I love it when things come together. I went to a party last week and shared a lift home with Alexandra Gill, a food writer I’ve been enjoying reading for a while in the local paper, the Globe and Mail. I was telling her about my plans for ‘Asian Month’ a dine-around of ten different Asian countries and their cuisines in Metro Vancouver. (I’ve been inspired by walking around my new neighbourhood, the West End, in a few short blocks you could eat your way around Asia and I planned to make a good start by setting myself a target of ten new-to-me styles of cuisine by mid-April). Alex said that one thing not to miss was the short but oh, so sweet season of Alaskan King Crab. We swapped numbers and a few days later, I got the call… The Crab Had Landed.
I drove across Vancouver to Marpole to the Red Star Seafood http://redstarvancouver.com/en/ restaurant to join a table of 12 crab aficionados and had probably one of the most exciting meals I’ve had for some time. I’ll confess; I know less than nothing about Asian food, so very nearly every mouthful I ate that night was new to me and – apart from the red bean soup for dessert, which I found watery and rather weird – I loved it all. There was a great deal of intense discussion about exactly how much crab we needed. The largest was a 10 pounder and that wouldn’t be enough for our group but it seemed that the consensus was that two smaller crabs wouldn’t yield enough meat, so a large and a small was decided on. Then, a seemingly-furious debate kicked off about what else to have and how to have it. I sat back, beaming as the melodic Cantonese washed over my head.
The crabs were bought to the table in a huge bowl, waving their spiny legs. OK, so I didn’t expect them to be alive but hey – at least you know it’s fresh! One of Alex’s friends, Lee, was born in Hong Kong and was incredibly kind answering my questions all night, he told me that ordering was important; there needed to be a balance of cooking styles, of heat and spice, of vegetables, fish and meat – it would be a bad meal if everything was cooked the same. Imagine applying this to European or North American dining styles – so many meals are ‘a roast’ or a fry-up – greedy gal that I am, I love the idea of mixing everything up.
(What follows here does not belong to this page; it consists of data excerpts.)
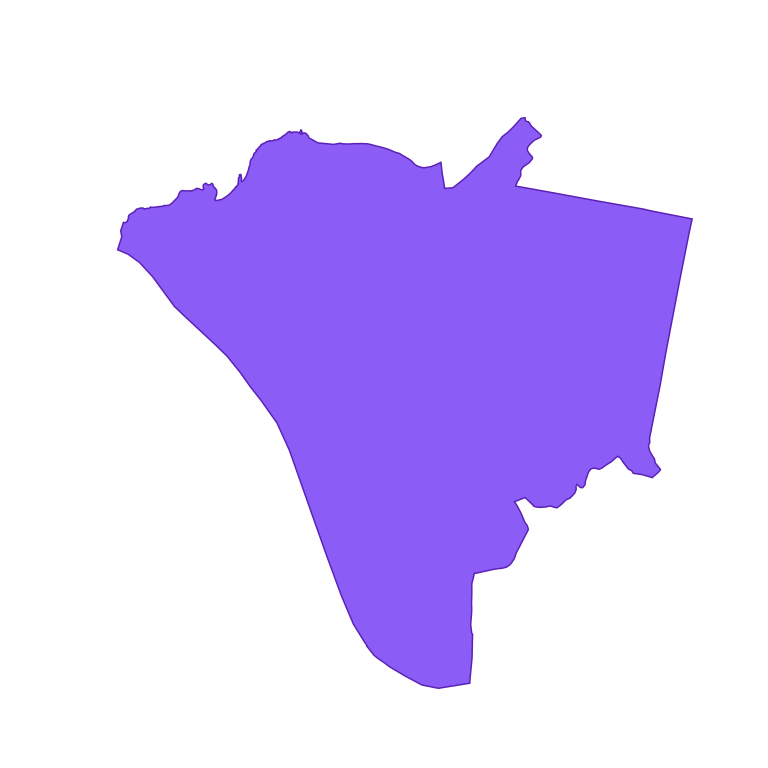 San Cristóbal, Bolívar, Colombia, rotated 191°
{"feature_id": "7082276B17272227994526", "entity_name": "San Cristóbal", "entity_type": "district", "adm_level": 2, "iso_a3": "COL", "parent_name": "Colombia", "parent_adm1": "Bolívar", "projection": "natural_earth1", "projection_center": [-75.055, 10.374], "detail": "fine", "context": "isolated", "style": "filled", "palette": "violet", "viewbox_px": 768, "rotation_deg": 191, "n_neighbors": 0, "source": "geoboundaries", "source_scale": "gbopen_adm2", "svg_char_len": 6154}
<svg xmlns="http://www.w3.org/2000/svg" viewBox="0 0 768 768"><g transform="rotate(191 384 384)"><path d="M341.9,115.7L338.3,113.8L334.4,112.0L331.2,110.7L324.4,107.4L306.8,101.1L289.0,95.7L272.5,95.7L242.8,106.6L244.2,120.5L245.3,131.9L248.3,149.2L249.2,155.0L250.4,156.3L253.0,164.3L254.3,175.7L255.0,180.1L256.2,185.2L257.7,194.4L259.7,204.8L259.3,210.7L259.2,215.3L256.7,216.2L240.6,223.2L232.9,225.7L228.9,227.5L225.8,230.7L224.4,233.4L222.7,237.6L222.0,243.2L214.5,268.6L215.8,271.4L217.0,273.0L219.3,275.0L224.5,282.9L230.4,290.3L233.5,293.3L223.8,299.5L214.8,293.7L213.9,292.7L212.3,292.4L210.1,292.4L207.7,292.6L202.2,294.0L197.4,296.0L193.3,295.5L190.5,295.5L187.3,299.1L183.1,305.1L179.6,307.5L176.0,313.1L175.2,317.2L176.0,320.1L175.3,322.3L171.6,319.9L169.2,320.1L167.5,323.4L167.7,327.8L167.3,330.4L166.6,335.7L166.0,337.5L164.9,339.8L162.9,341.1L160.4,341.6L156.8,341.3L154.0,343.1L150.8,346.6L146.2,350.9L141.0,357.6L137.7,356.3L134.3,352.8L127.9,347.2L124.3,346.1L122.2,343.9L112.8,344.3L102.9,343.3L98.4,348.9L96.6,351.8L96.3,352.9L100.4,356.4L102.7,358.3L104.1,361.8L110.3,368.7L112.6,373.7L112.0,377.7L113.0,381.7L112.7,434.8L113.3,468.1L113.4,498.5L113.5,543.4L113.3,592.3L113.0,604.8L156.1,604.9L162.7,605.2L208.8,604.4L259.4,603.9L292.6,603.4L291.5,608.9L290.6,610.5L290.2,612.4L289.6,614.1L289.5,615.2L290.4,618.3L290.3,620.3L289.7,621.9L288.6,623.9L286.4,626.2L283.6,629.0L281.4,633.3L281.3,634.3L281.8,635.1L285.9,638.4L287.8,640.6L288.2,642.3L288.0,644.1L286.8,646.6L284.5,650.0L282.6,652.3L278.8,655.0L277.2,656.5L277.0,658.0L278.0,658.8L288.9,665.5L289.6,666.5L290.6,667.6L292.2,669.0L293.3,668.9L294.3,669.0L295.6,669.9L295.9,671.2L296.3,672.3L300.1,671.0L305.9,661.3L310.3,654.9L315.1,649.4L318.8,641.6L324.1,627.0L334.6,615.4L339.1,608.1L344.7,600.4L353.8,589.8L361.8,587.6L364.5,595.2L366.8,601.1L370.4,612.5L374.6,609.4L376.4,608.2L379.4,606.3L381.8,605.4L385.0,604.2L386.7,603.8L387.9,603.7L390.7,604.0L393.1,604.4L395.6,605.3L399.9,608.4L403.0,609.7L405.7,610.6L407.5,611.4L409.3,611.8L412.7,613.3L416.5,613.5L424.8,615.3L432.7,616.0L436.3,616.1L443.3,616.6L445.6,616.6L447.0,616.5L452.1,615.7L460.2,614.0L462.3,613.4L464.6,612.8L467.1,612.4L470.0,611.9L472.9,612.0L479.2,609.6L494.8,608.1L504.5,611.2L505.2,611.9L505.4,612.7L505.9,613.3L506.6,613.6L508.0,615.0L510.0,615.3L511.1,615.1L512.0,614.0L512.8,613.4L513.3,613.4L513.2,613.8L512.7,614.4L512.8,614.6L512.7,616.0L513.2,617.0L513.7,617.5L514.1,617.5L514.2,616.7L514.7,615.6L514.7,615.2L514.9,614.8L515.1,614.1L515.6,614.2L516.6,614.7L518.6,614.6L520.2,614.1L521.4,614.0L521.9,613.5L522.3,612.7L522.7,612.7L523.3,613.3L523.8,613.3L524.1,613.8L524.7,613.9L525.1,613.6L525.5,613.3L526.1,613.2L526.6,612.3L527.2,611.8L527.6,611.3L527.9,610.5L528.2,610.0L529.5,609.1L529.9,608.5L530.9,607.7L531.6,606.9L531.7,606.4L532.5,605.7L534.1,604.6L534.1,604.1L536.3,603.2L536.8,602.8L537.1,602.7L537.5,602.5L538.1,602.8L538.7,602.3L539.1,601.9L540.0,601.5L540.2,601.2L541.0,601.2L541.7,601.0L541.8,600.8L542.0,600.7L543.1,600.9L543.3,600.5L544.0,600.2L544.3,599.9L545.5,599.5L546.1,598.9L546.6,598.1L547.8,597.5L548.2,597.1L548.8,596.5L549.1,596.2L549.7,596.1L550.1,595.8L550.4,595.4L550.5,594.6L552.0,592.3L552.2,591.8L552.6,591.4L552.6,590.5L553.5,589.9L553.6,589.6L554.0,589.3L554.2,589.0L553.9,588.3L553.6,587.9L555.1,586.1L555.6,585.2L555.6,584.8L555.8,584.0L555.6,583.3L556.3,581.4L556.4,580.4L556.9,579.7L557.3,579.4L557.4,578.7L557.8,576.8L557.7,576.1L557.4,573.8L557.8,571.4L558.0,567.8L558.7,562.7L559.7,559.3L560.5,557.9L560.8,557.0L561.1,556.5L562.0,555.7L562.5,555.6L562.7,555.9L562.8,556.5L563.0,557.3L563.1,558.1L563.0,558.7L563.4,559.3L563.6,560.2L563.9,561.2L564.2,561.8L564.7,562.3L565.1,562.3L565.7,561.9L565.8,561.7L564.9,561.7L564.9,560.9L565.4,560.5L565.6,559.8L565.6,559.1L566.1,558.5L566.1,558.0L565.8,557.0L565.6,553.3L564.9,552.9L565.1,552.1L565.9,551.1L566.1,550.5L566.2,549.7L566.6,549.2L567.1,549.2L567.5,548.4L567.9,547.1L569.0,545.7L569.8,544.1L571.2,541.9L574.4,538.1L578.1,534.5L579.2,533.9L580.4,533.5L581.8,532.7L583.7,532.1L584.9,532.0L585.1,532.3L585.2,533.0L584.8,533.7L585.0,534.6L585.1,535.3L584.6,536.2L584.7,537.2L584.4,538.4L585.0,541.3L585.2,542.1L586.8,543.8L587.7,544.5L588.8,545.1L589.7,546.4L590.2,547.5L590.8,548.0L591.7,548.0L592.0,547.3L592.3,546.7L593.6,546.0L594.0,545.9L594.3,545.9L594.4,546.0L595.2,546.0L595.9,546.4L596.3,546.8L596.7,547.0L596.9,547.0L597.3,547.0L597.5,546.8L598.1,546.3L598.8,545.8L599.0,545.4L599.2,545.0L599.3,544.4L599.3,544.0L599.1,542.9L598.7,542.0L598.1,541.1L598.0,540.8L599.5,539.9L600.0,539.9L601.2,540.0L603.0,540.4L604.8,540.4L605.4,540.2L605.9,539.9L607.2,538.2L607.6,537.9L608.5,537.8L609.3,537.0L609.6,537.1L610.1,537.0L610.5,536.6L611.0,536.6L611.3,536.5L612.2,536.3L612.4,536.4L613.5,536.1L613.9,536.1L614.6,535.8L615.2,535.8L615.8,535.7L616.6,535.4L617.4,535.6L618.1,535.6L619.8,534.9L620.4,534.3L621.0,533.4L621.4,532.4L622.0,528.7L622.4,527.6L622.7,527.1L625.0,523.6L625.7,522.6L626.2,521.6L626.8,520.8L627.8,520.0L628.1,519.6L628.8,518.6L631.6,517.7L632.0,517.5L632.4,517.4L633.1,517.5L633.6,517.4L634.0,517.2L634.4,516.8L634.9,516.5L636.3,515.9L637.2,515.7L639.0,515.1L639.9,514.8L640.6,514.6L641.2,514.2L641.9,514.0L643.6,513.7L644.9,513.2L645.5,513.1L646.2,513.1L646.7,513.2L647.1,513.0L647.6,512.5L647.8,511.9L648.0,511.5L648.5,511.4L648.9,511.3L649.3,511.3L649.7,511.4L650.3,511.2L650.6,510.8L651.2,510.6L651.6,510.5L652.6,510.3L653.2,510.3L654.0,510.7L655.3,510.6L656.4,510.2L657.6,509.8L658.1,509.6L659.0,509.0L659.9,508.6L660.4,508.1L660.8,507.5L661.2,506.5L661.5,506.1L661.9,506.0L662.4,505.2L663.5,503.9L664.4,503.3L665.2,502.5L666.1,501.7L666.4,501.4L666.5,501.1L666.7,500.4L666.8,498.9L666.7,498.6L666.4,498.3L666.4,498.0L666.6,497.2L666.9,496.5L666.8,495.6L667.2,494.5L667.6,494.0L669.2,492.9L669.6,492.7L670.0,492.6L670.6,492.9L671.7,484.1L669.5,478.5L671.1,464.9L660.1,462.6L647.3,456.7L631.8,445.3L604.5,420.1L592.5,412.4L558.1,391.0L543.4,381.4L527.7,368.2L514.5,355.6L501.0,343.9L481.6,325.3L464.1,300.7L430.8,244.0L408.0,205.3L385.4,168.0L368.2,142.4L355.7,128.9L350.7,123.8L350.9,123.4L341.9,115.7Z" fill="#8b5cf6" stroke="#5b21b6" stroke-width="1.5"/></g></svg>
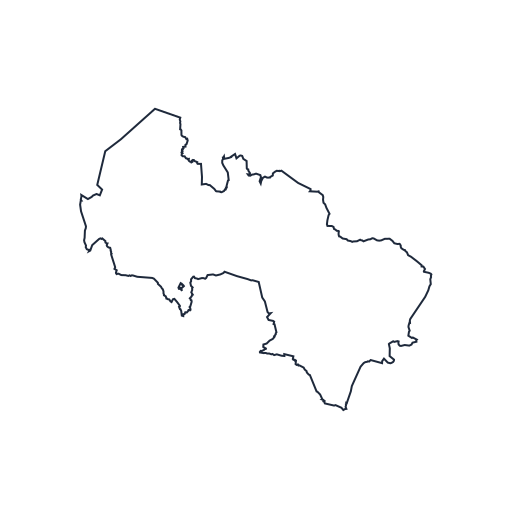 the district of Tangancícuaro, Michoacán, Mexico, rotated 242°
{"feature_id": "50627088B86579447332428", "entity_name": "Tangancícuaro", "entity_type": "district", "adm_level": 2, "iso_a3": "MEX", "parent_name": "Mexico", "parent_adm1": "Michoacán", "projection": "albers", "projection_center": [-102.26, 19.874], "detail": "fine", "context": "isolated", "style": "outline", "palette": "slate", "viewbox_px": 512, "rotation_deg": 242, "n_neighbors": 0, "source": "geoboundaries", "source_scale": "gbopen_adm2", "svg_char_len": 6140}
<svg xmlns="http://www.w3.org/2000/svg" viewBox="0 0 512 512"><g transform="rotate(242 256 256)"><path d="M238.2,162.5L237.1,163.6L238.7,164.6L238.3,165.7L239.5,167.2L238.6,168.3L239.3,170.2L240.0,171.1L239.8,171.8L239.0,172.2L239.2,172.9L240.9,173.5L242.1,173.4L242.5,174.5L245.8,177.7L247.1,178.2L247.7,177.7L248.5,178.0L249.7,177.7L250.6,180.3L251.5,181.0L251.5,182.0L254.3,181.8L255.9,183.7L257.6,184.5L258.0,185.3L260.2,184.6L263.3,185.5L264.1,186.8L265.9,187.7L267.2,190.9L266.9,191.6L265.1,191.7L263.8,193.3L262.8,194.0L261.9,197.9L261.0,199.4L259.8,200.4L260.0,201.7L261.9,204.3L259.9,209.4L257.6,211.5L256.5,215.7L256.3,218.5L256.3,219.4L256.9,220.8L247.2,229.7L239.5,237.8L236.7,240.3L236.2,241.6L231.8,246.2L216.4,242.0L211.7,242.5L201.1,239.9L199.2,240.4L198.6,242.1L196.9,237.1L193.6,237.1L190.7,240.6L189.5,241.2L187.7,239.6L187.0,240.3L179.0,238.2L178.5,237.1L177.6,236.7L176.9,235.0L176.5,234.9L176.5,234.2L175.8,234.1L174.9,231.8L174.9,228.3L173.7,224.3L174.4,221.0L172.3,219.7L169.7,221.3L169.3,220.9L169.7,219.9L169.3,218.8L169.5,216.1L170.0,215.6L169.5,214.4L169.0,214.2L166.5,217.4L166.4,218.1L165.7,219.2L164.7,220.0L163.7,221.9L162.0,223.4L161.8,224.5L160.0,225.5L159.4,228.2L156.0,231.7L154.4,234.1L156.1,234.9L149.9,241.9L147.7,240.1L146.8,240.3L146.5,241.0L145.5,241.2L145.8,241.7L144.9,242.2L142.0,240.2L140.8,240.7L140.7,241.6L139.8,241.9L140.0,242.2L139.4,242.3L139.0,243.0L135.1,245.7L132.9,245.7L130.6,246.6L129.3,246.2L126.5,246.9L125.6,247.7L107.9,245.9L107.3,246.5L103.6,247.6L98.3,247.3L98.3,247.0L97.4,247.9L96.4,247.4L96.2,248.2L95.7,248.5L95.0,247.7L93.5,247.6L87.3,254.7L87.0,256.2L81.9,260.2L79.0,260.8L79.1,262.6L78.6,264.0L80.8,264.3L81.8,265.3L83.0,265.8L83.1,266.7L84.1,266.9L83.8,267.4L92.0,276.2L96.2,279.6L109.2,296.4L110.9,300.8L111.0,302.6L110.4,304.5L110.5,305.3L109.7,306.3L110.3,308.4L102.2,317.0L103.9,318.0L105.3,320.8L100.0,322.3L98.2,324.3L98.0,325.6L98.1,327.4L98.8,328.6L99.7,329.2L104.9,327.0L111.7,330.8L115.9,332.0L116.1,332.5L116.3,337.1L115.3,337.7L114.4,341.0L113.6,341.8L112.6,341.0L111.0,340.4L109.3,340.8L108.5,341.8L107.6,345.5L104.9,349.3L104.8,351.7L106.0,353.5L105.0,357.4L106.5,358.0L106.7,358.7L110.4,356.2L110.4,355.2L114.1,353.1L117.3,355.5L117.9,356.6L121.8,357.3L123.1,358.2L125.3,360.4L124.9,360.7L126.9,361.6L128.0,362.7L140.5,386.2L144.8,392.0L147.8,394.9L149.1,397.1L153.7,399.0L155.2,400.7L156.4,401.1L157.4,402.2L158.3,402.0L160.1,400.6L163.2,396.9L163.7,397.0L165.2,399.1L168.1,398.8L169.0,397.3L170.1,397.9L175.8,395.6L182.6,392.5L185.3,390.7L188.4,391.0L190.3,390.2L191.3,390.3L192.1,389.3L194.6,388.0L196.2,388.1L197.3,388.7L199.0,388.6L199.4,388.4L200.1,386.6L202.3,384.1L205.2,383.6L208.5,382.1L210.7,377.8L211.0,373.9L211.7,372.0L213.0,370.2L216.2,368.2L217.1,367.0L217.1,364.8L217.9,362.8L218.5,357.8L219.9,357.1L220.5,356.2L221.5,355.6L221.6,352.1L223.2,348.6L223.3,347.6L224.7,346.6L226.6,344.3L228.3,343.9L230.8,340.7L233.5,339.5L234.3,338.6L235.9,338.9L237.7,339.8L238.6,340.6L239.3,340.7L240.4,339.1L242.1,338.5L243.2,337.6L245.3,338.1L246.9,337.0L249.0,333.2L250.7,333.5L254.0,335.8L258.0,339.3L258.7,340.7L265.5,340.8L269.1,341.3L271.3,340.6L274.2,341.6L276.5,343.1L278.4,343.5L282.9,341.4L283.7,341.6L284.0,340.3L287.8,334.0L288.2,334.9L289.5,335.6L300.7,327.5L319.4,318.5L319.7,316.9L320.3,316.6L320.6,315.5L321.5,314.4L321.5,312.5L321.0,309.7L319.2,308.6L319.1,305.7L318.7,305.2L320.0,302.6L321.9,301.2L321.8,298.8L319.7,295.8L317.8,294.2L320.3,294.3L323.3,297.4L325.4,297.8L328.7,294.7L329.1,292.3L329.7,290.8L329.6,288.6L330.5,287.3L332.0,287.1L331.1,288.6L331.9,289.6L334.9,289.3L336.1,289.8L336.8,289.1L337.7,289.0L344.3,292.3L347.7,290.4L350.8,290.8L351.3,290.4L352.1,289.4L352.2,288.6L351.4,284.6L355.9,285.4L355.4,280.6L355.0,280.5L355.4,277.9L356.7,273.6L359.0,274.5L358.4,273.5L358.5,273.0L357.1,272.5L356.3,271.1L354.1,269.9L351.3,269.7L343.0,270.3L335.8,267.5L335.8,266.7L331.9,263.1L330.5,262.5L330.6,261.8L330.0,261.8L329.8,261.0L329.3,260.8L329.4,260.2L328.9,260.0L329.1,259.4L328.4,258.2L328.5,255.5L329.2,254.6L329.7,254.6L331.7,251.4L332.1,251.1L334.8,250.7L340.3,248.5L341.0,247.3L343.1,245.8L344.6,241.7L351.1,245.4L363.2,250.7L364.8,247.7L366.0,247.7L366.5,248.2L369.0,246.1L369.9,246.2L370.4,245.4L369.9,244.9L370.3,244.2L370.1,243.9L369.0,243.8L369.0,242.8L369.9,242.6L370.3,242.0L371.4,241.5L372.1,241.4L373.3,242.3L373.8,241.0L374.6,240.8L375.2,240.0L377.5,239.8L378.5,238.1L379.9,237.6L381.0,238.4L381.2,239.3L382.2,238.9L382.6,239.9L383.1,239.6L384.4,240.4L384.0,240.7L384.2,241.2L384.8,241.4L385.0,242.1L385.3,241.9L385.9,242.9L386.5,243.0L385.7,245.1L387.3,245.9L387.4,247.2L390.0,249.9L391.8,250.3L391.9,249.4L394.2,249.3L395.5,247.8L397.0,247.0L397.9,247.0L401.9,249.1L403.0,249.0L403.5,248.5L407.9,251.2L409.1,251.4L410.4,252.4L412.2,252.7L413.7,254.1L433.4,235.9L422.5,191.5L419.3,172.1L393.3,149.2L386.9,151.3L382.9,146.6L385.6,144.3L385.9,140.5L385.3,138.6L385.2,134.3L391.9,130.4L390.6,129.9L388.1,127.8L386.9,127.9L387.2,127.3L383.9,124.8L377.6,122.5L362.0,119.8L360.4,118.7L358.8,116.9L352.5,113.2L350.6,111.6L348.7,111.0L345.0,110.8L343.7,109.8L341.4,109.8L340.2,110.8L339.5,112.2L338.6,110.9L338.6,112.2L342.5,116.5L344.7,125.5L344.6,126.9L343.6,127.6L343.7,128.5L339.9,130.0L338.6,129.4L337.1,130.2L336.8,130.7L335.7,129.3L334.4,129.1L332.8,129.8L331.7,131.1L329.2,130.5L328.9,130.1L327.7,130.1L326.7,129.4L325.8,129.6L325.3,128.8L312.2,126.4L311.1,125.0L308.8,126.3L307.2,124.6L306.3,124.3L305.4,124.5L305.3,125.7L304.8,126.4L302.4,128.1L300.2,131.9L298.3,134.0L298.3,135.2L297.2,136.0L297.3,137.0L296.8,138.0L293.4,141.4L285.4,154.0L284.0,155.2L278.5,156.8L277.4,156.3L273.5,157.7L271.5,157.7L270.4,158.1L268.2,157.7L266.2,156.7L265.0,156.7L264.5,156.3L262.7,157.4L260.5,156.9L260.2,157.5L259.5,157.6L258.4,159.0L256.1,159.2L255.0,159.8L256.8,162.4L256.5,163.8L252.5,164.7L247.7,165.4L247.4,165.2L247.3,164.2L244.8,163.9L244.5,164.3L242.7,164.2L238.2,162.5ZM263.2,172.5L264.5,172.7L267.3,176.6L266.1,177.0L266.3,177.4L264.1,178.1L264.0,177.6L263.2,177.9L262.5,174.8L260.0,174.3L260.9,174.1L263.1,174.7L263.8,173.8L262.9,173.0L263.2,172.5Z" fill="none" stroke="#1e293b" stroke-width="2"/></g></svg>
We had the crab five different ways; its legs came first, butchered into little cigars, served with steamed minced garlic. It tasted sweet and buttery – all from its own juice. Next my favourite, the crab knuckles fried with spicy garlic chips ‘hurricane shelter-style’. There was so much juicy meat, it was almost like a chunky cod goujon, but eye-poppingly hot. The knuckles were also cooked a second, milder way with spring onions, ginger and ‘first draw’ soy sauce.
A noodle dish next, delicate noodles tossed in crab sauce, then a Portuguese baked rice dish, sweet with coconut milk and flecked with crab meat. The noodles and rice were presented at the table, stuffed into the head of the crab and then taken away and bought back in small bowls. Two different vivid green veggie plates, pea tips with garlic and gai lan (chinese broccoli) with ginger. Lee showed me the care that the chefs had taken as every single stem had a small leaf attached, just as it was meant to. Beautiful.
I was dizzy with food at this point. Everything so new and so delicious. We also had a peking duck, first the skin with pancakes and a plum sauce, then the rest of the duck, chopped which went into a crisp lettuce leaf with another spoon of that lip-smacking plum sauce. Finally, the best sweet and sour pork I have ever tasted. I’ve never enjoyed Chinese food in the UK – and yes, before you say so – undoubtedly I was just going to the wrong places, but it feels like there are no wrong places to eat Asian food here in Vancouver. The city has an almost 20% Asian population – that means the different Asian foods available are going to be authentic, fresh and plentiful. This is a great start to ‘Asian month’ – I cannot wait to see what else this city has for me to tuck into and I’m already excited about the arrival of the King Crab next year.